**To be done:** State how many lines in the items below contain the word "family". Give only the number.

**Provided records:**
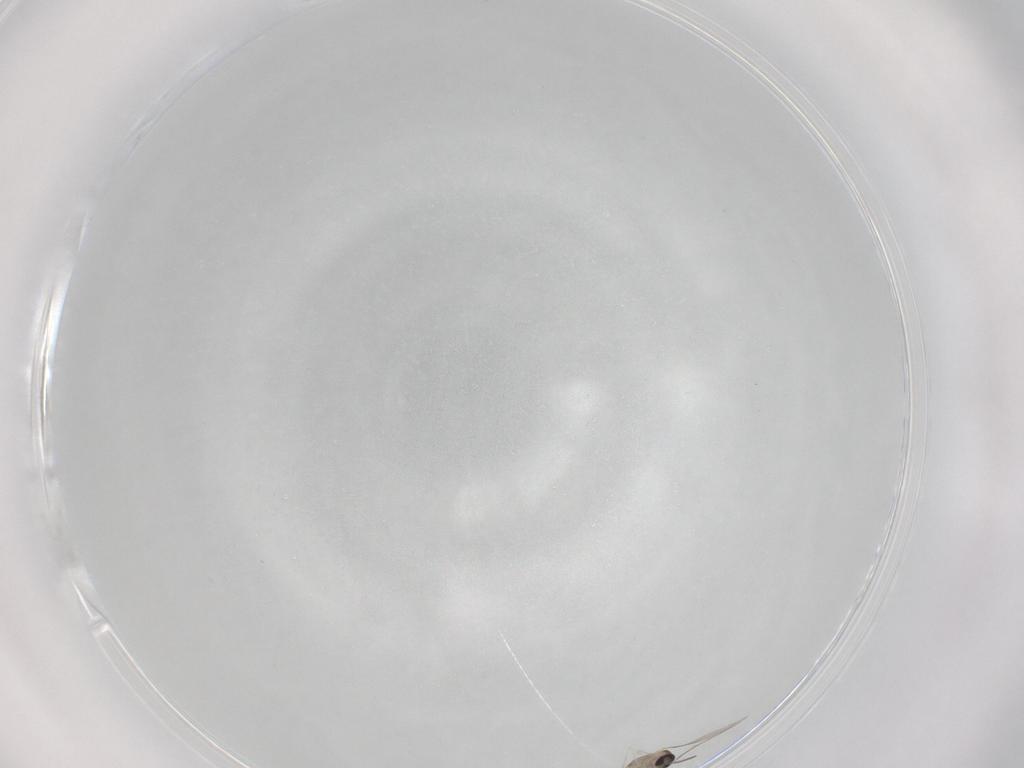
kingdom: Animalia
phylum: Arthropoda
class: Insecta
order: Diptera
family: Cecidomyiidae
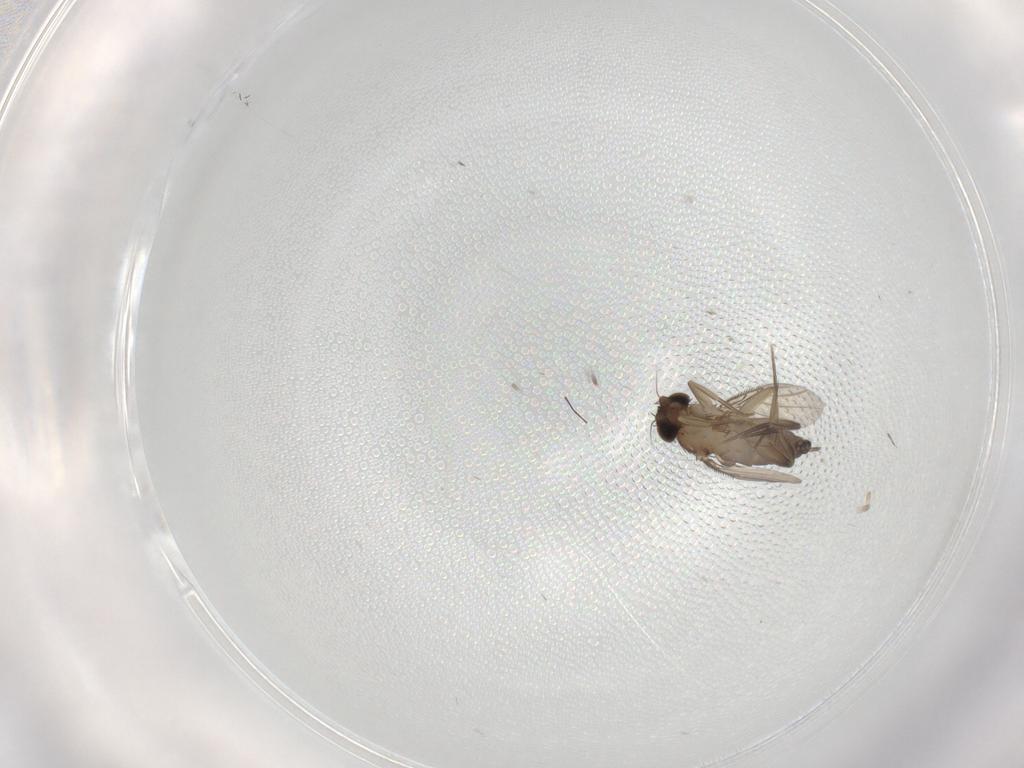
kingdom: Animalia
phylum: Arthropoda
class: Insecta
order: Diptera
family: Phoridae
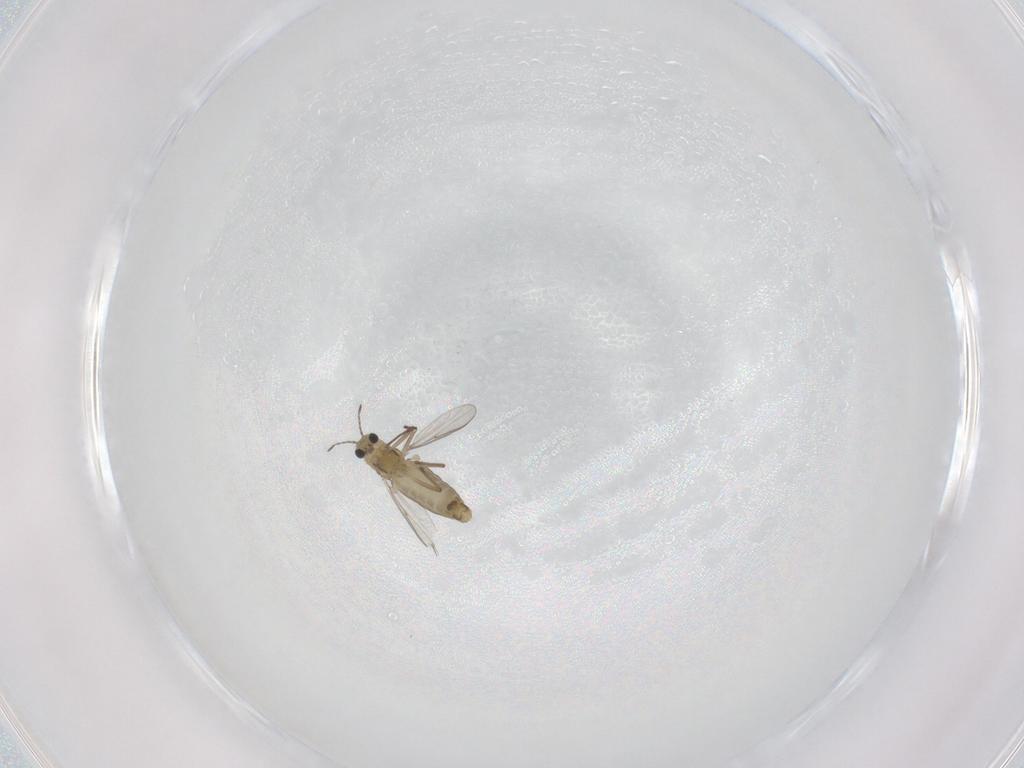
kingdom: Animalia
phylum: Arthropoda
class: Insecta
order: Diptera
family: Chironomidae
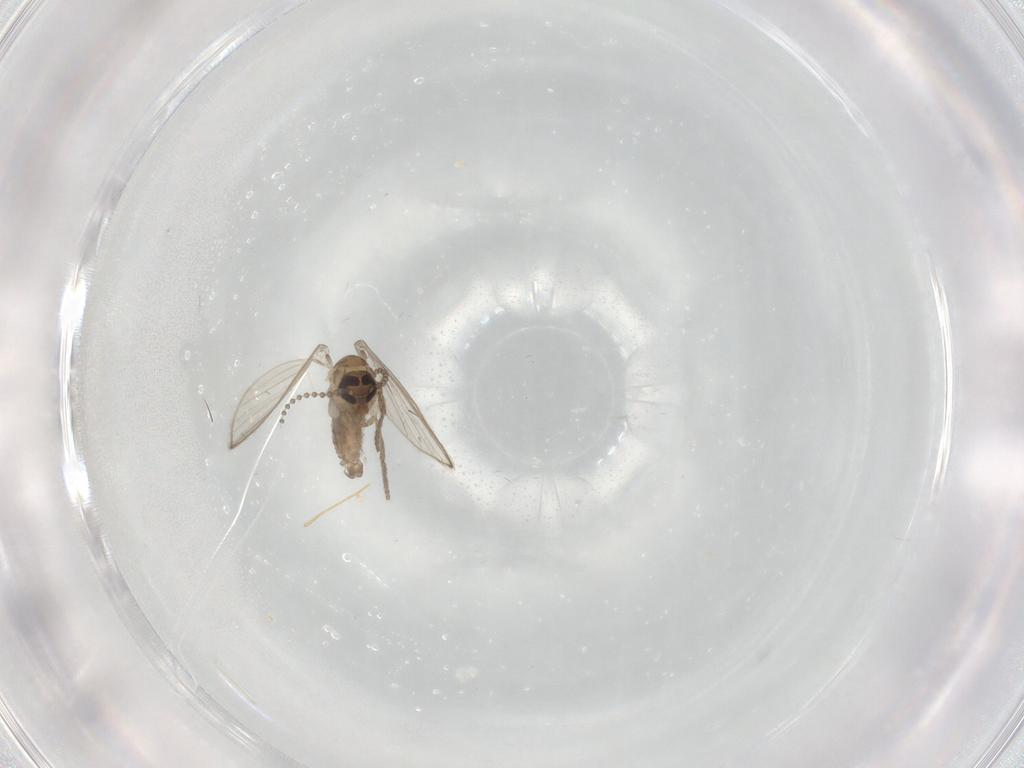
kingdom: Animalia
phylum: Arthropoda
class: Insecta
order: Diptera
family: Psychodidae
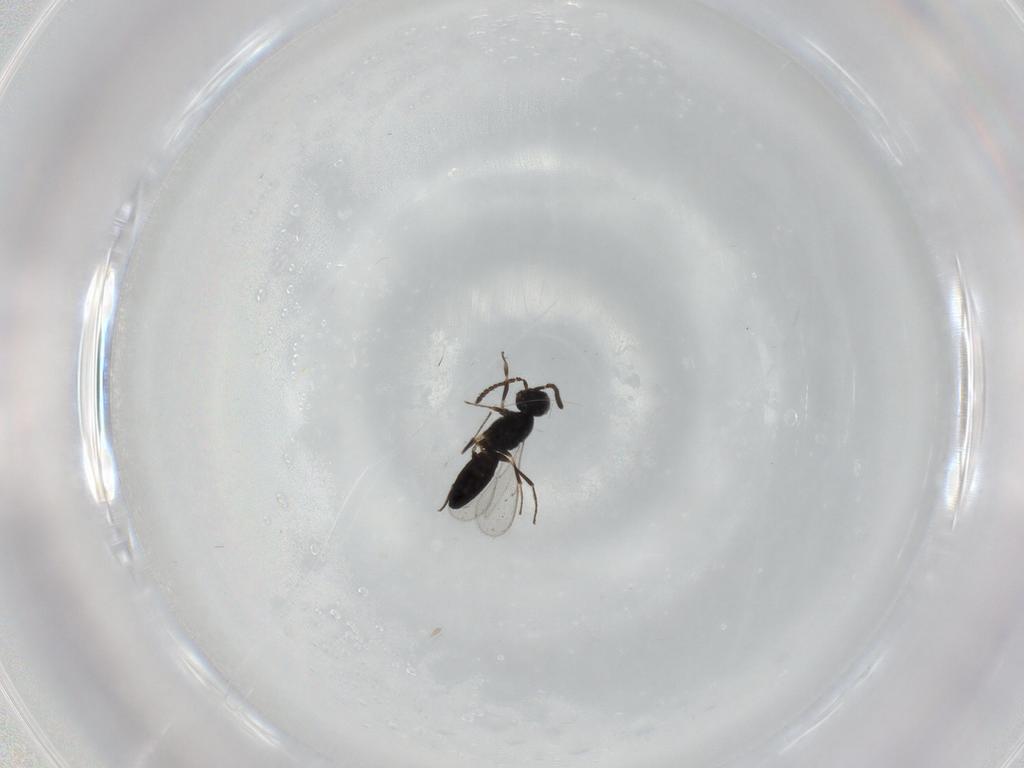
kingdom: Animalia
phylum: Arthropoda
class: Insecta
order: Hymenoptera
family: Scelionidae
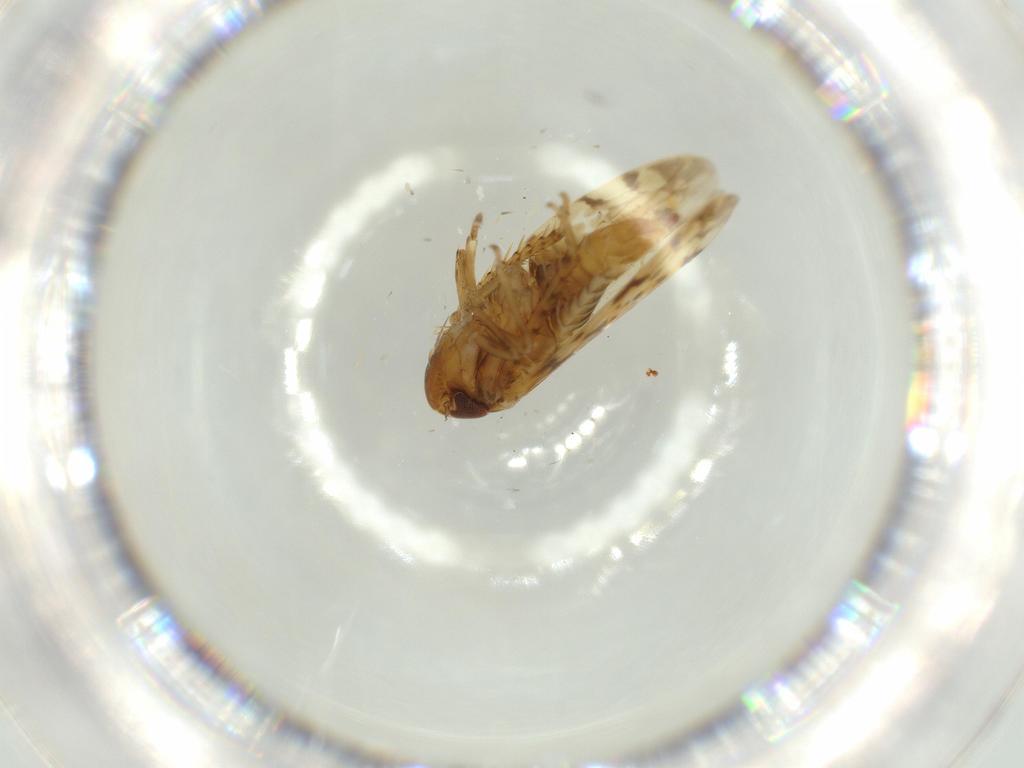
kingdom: Animalia
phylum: Arthropoda
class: Insecta
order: Hemiptera
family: Cicadellidae
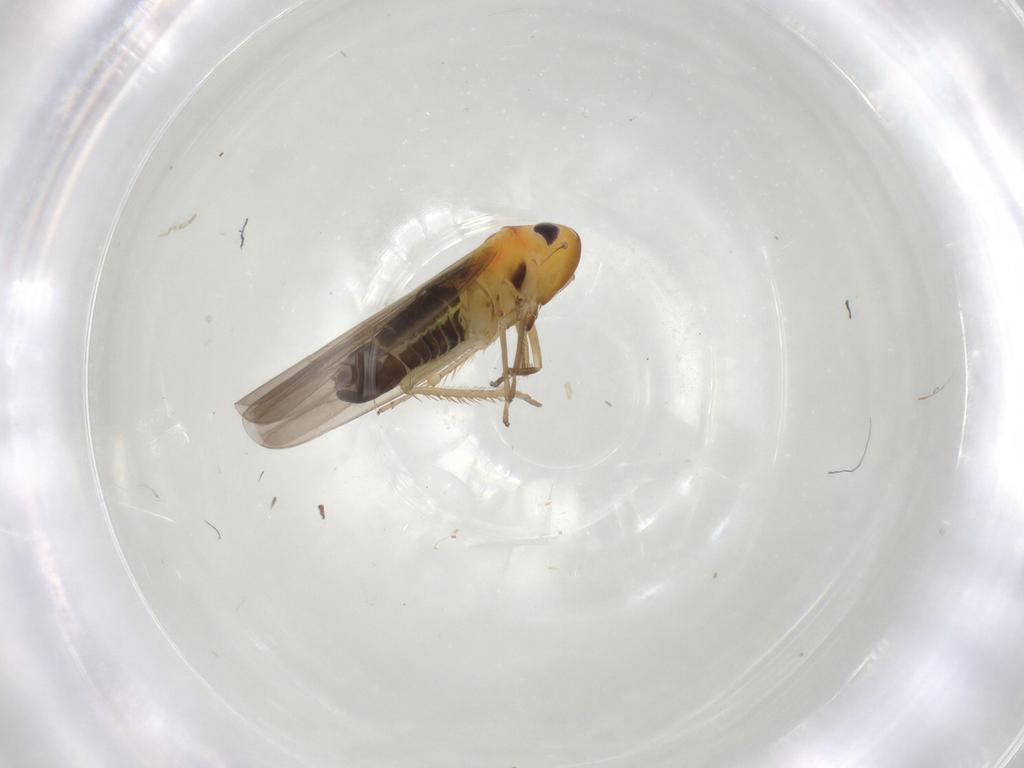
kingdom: Animalia
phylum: Arthropoda
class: Insecta
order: Hemiptera
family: Cicadellidae
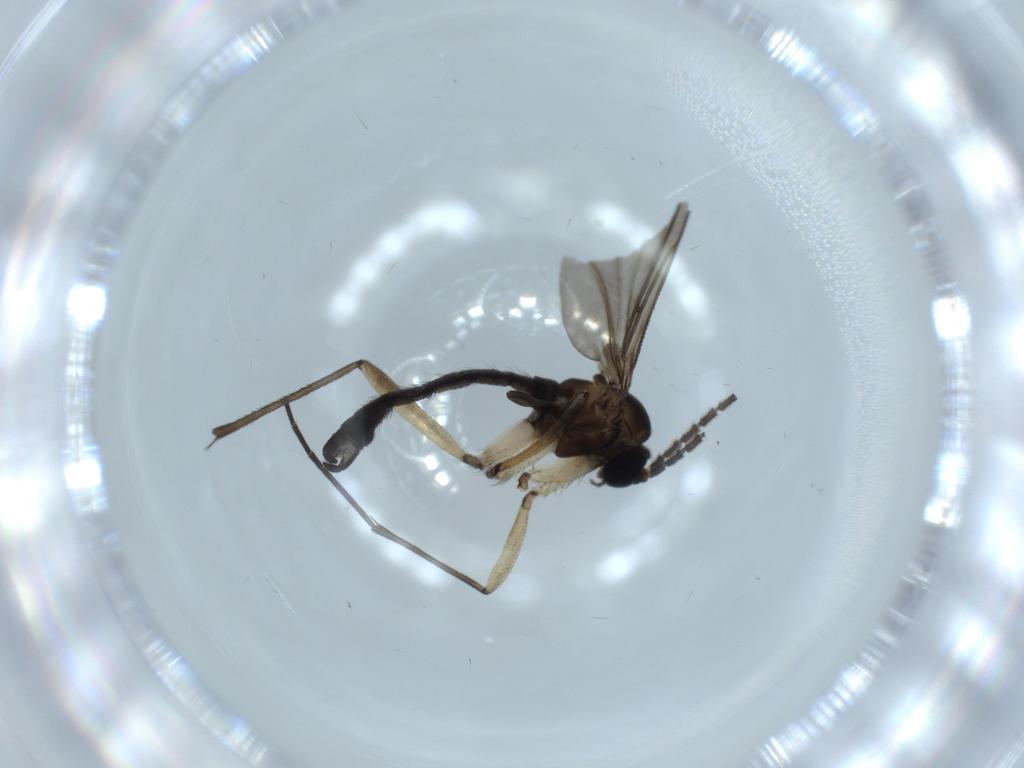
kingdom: Animalia
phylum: Arthropoda
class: Insecta
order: Diptera
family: Sciaridae
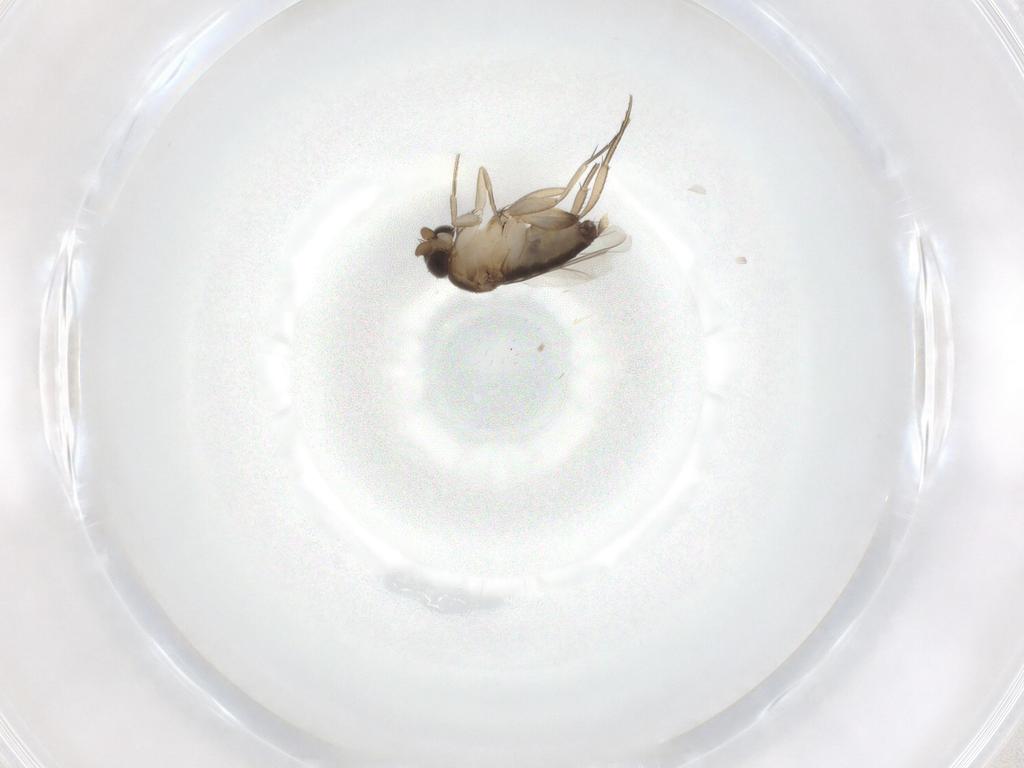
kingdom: Animalia
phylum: Arthropoda
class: Insecta
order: Diptera
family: Phoridae
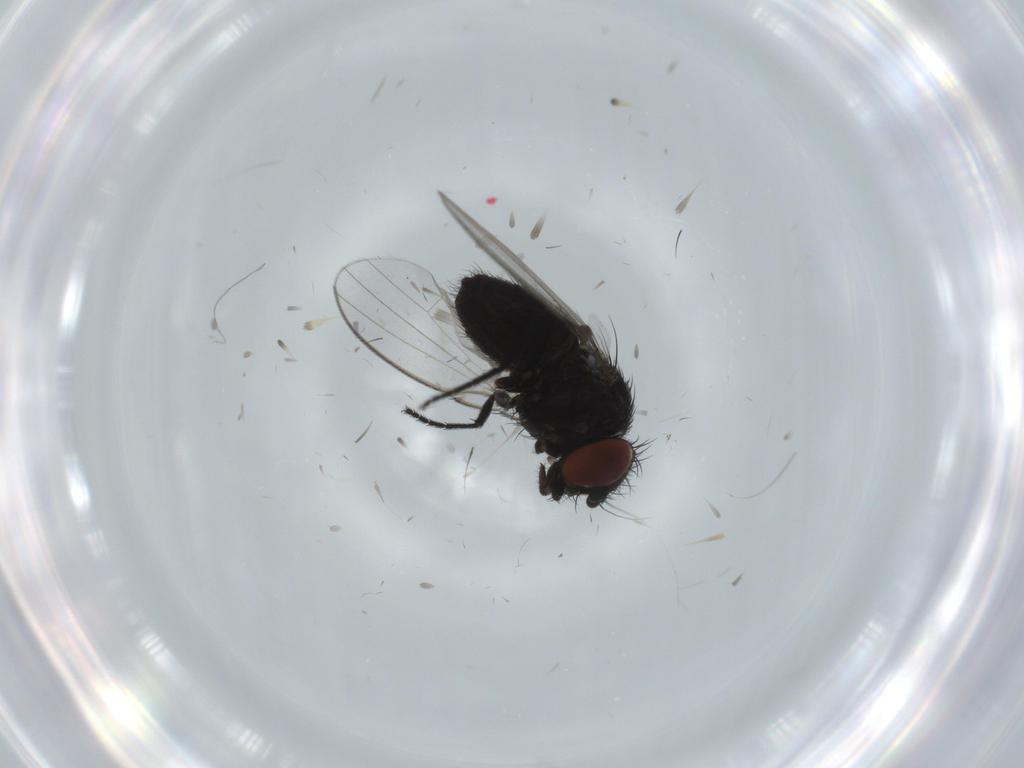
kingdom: Animalia
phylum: Arthropoda
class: Insecta
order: Diptera
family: Milichiidae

**Result for this task:** 10